Vivendi to divest remaining Ubisoft shares

Liz Lanier, Thursday, September 27th, 2018 8:35 pm

Vivendi will cut its final ties to games publisher Ubisoft by March 2019, according to a report from Seeking Alpha.

The final sale will end the connection established via hostile takeover, in which Vivendi originally purchased the controlling stake in the company without a mutual agreement in place.

Back in March, Ubisoft announced that Vivendi’s 27.3 percent holding in the company would be bought out by Ubisoft itself, with the assistance of Chinese holding company Tencent (5 percent shares), institutional investors (8.0 percent shares), and the Ontario Teachers’ Pension Plan (3.4 percent shares).

As a part of the deal with Tencent, the holding company agreed not to purchase more than the 5 percent of shares agreed upon and will also publish some Ubisoft mobile and PC titles in China.

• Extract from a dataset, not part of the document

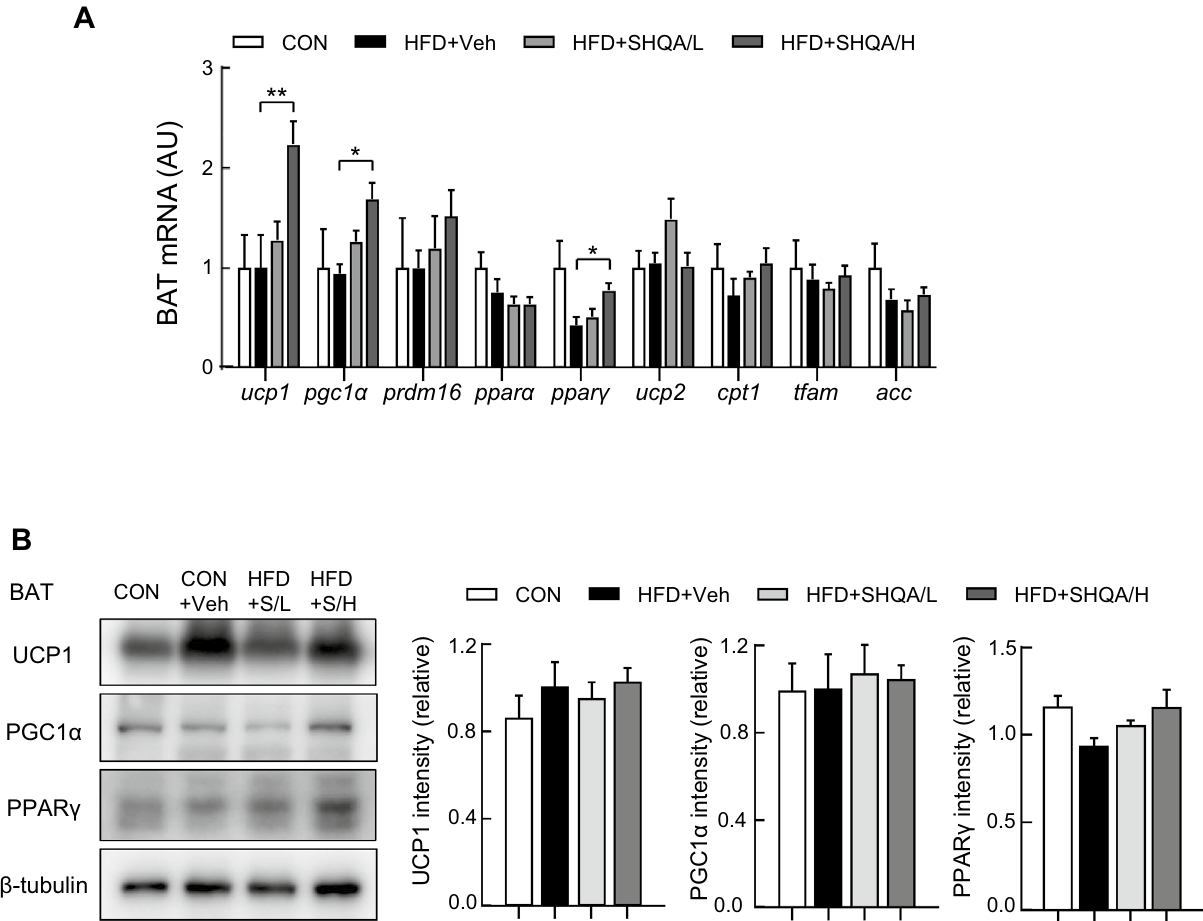
Figure 5. SHQA injection alters gene expression signature in brown adipose tissues of mice. C57BL/6 mice (4 weeks old) were fed a chow diet (CON) or a HFD with the hypothalamic injection of PBS (CON or HFD + Veh, three times a week), a low dose (HFD + SHQA/L or HFD + S/L, 20 ng/µl, three times a week) or a high dose of SHQA (HFD + SHQA/H or HFD + S/H, 100 ng/µl, three times a week) for 12 weeks. The brown adipose tissues from these mice were collected for measuring mRNA and protein levels. ( A ) mRNA expression levels of genes related to adipose tissue browning and thermogenesis were measured in brown adipose tissues (n = 6-7). ( B ) The protein levels of UCP1, PGC1α, and PPARγ in BAT were measured by western blots (n = 4-5) with only representative bands shown in the figure (whole images of blot were shown in Supplementary Fig. S1). Data are expressed as mean ± S.E.M. Statistical differences between CON, HFD + Veh, HFD + SHQA/L (SHQA, 20 ng/µl), and HFD + SHQA/H (SHQA, 100 ng/µl) were determined using one-way ANOVA followed by the Tukey’s post hoc test ( A and B ): * p < 0.05, ** p < 0.01 compared to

The additional shares would be purchased by the Guillemot Brothers SE (2.7 percent) and Ubisoft (8.1 percent) using existing financial resources, according to a detailed report from Wedbush Securities.

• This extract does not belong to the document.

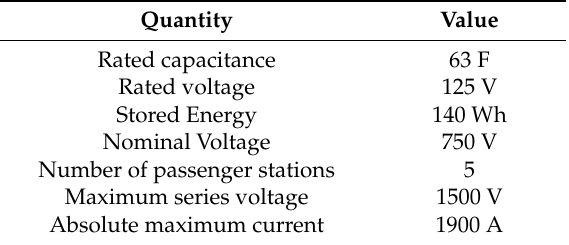
Table 4. Results of the optimization procedure.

Next month, Vivendi will unload 0.91 percent on Oct. 1 with the remaining sale of 5.74 percent occuring on March 5, honoring its commitment to Ubisoft to sell its stakes by March 7, 2019.

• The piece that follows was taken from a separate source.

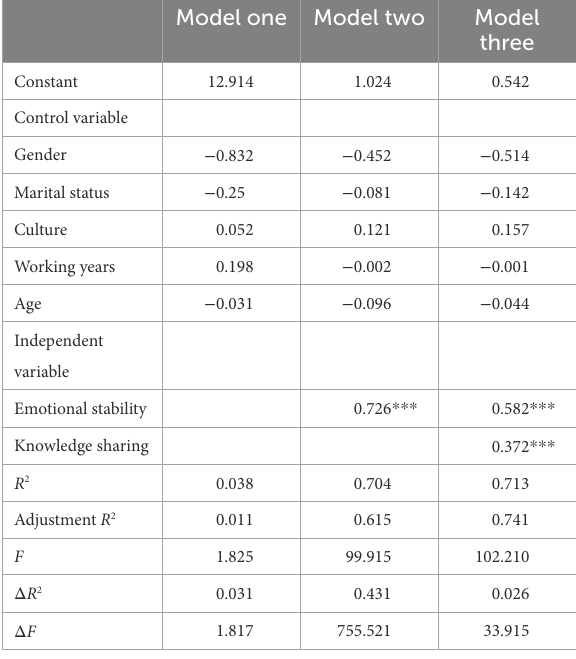
TABLE 8 Regression analysis of emotional stability and knowledge sharing on breakthrough innovation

GameDaily reached out to Michael Pachter, managing director with Wedbush Securities and industry analyst, for further insight into how Ubisoft could avoid another hostile takeover in the future— but there’s no real way to do this “other than by refusing to cooperate with the acquirer,” according to Pachter.

“If a company makes a hostile move against a manufacturer of candy bars, there’s probably little risk if the top management leaves and takes all the smart candy scientists with them,” Pachter explained. “If a company makes a hostile move against a creative enterprise, there is significant risk that the management will resist and/or quit and set up a competing concern which would impair the value that the acquirer originally sought.”

In the case of Ubisoft, this would look like taking all of the creative talent behind its top franchises, like “Assassin’s Creed,” and jumping ship.

“In Vivendi’s case, that’s what happened,” Pachter continued. “The Guillemot family owns [approximately 15 percent] of Ubisoft … so they can’t out vote [out] a hostile acquirer who accumulates 50 percent of the stock. However, they can resist and threaten to sell the company, take their profits and start a new company across the street.  The management has some advantage in knowing who the best and brightest employees are, so they could theoretically cherry-pick the best ones and leave the acquirer with a dysfunctional organization.”

This is the reason hostile takeovers of creative enterprises are relatively rare, in Pachter’s expert opinion.

Ubisoft did not respond to GameDaily’s request for comment by publication time.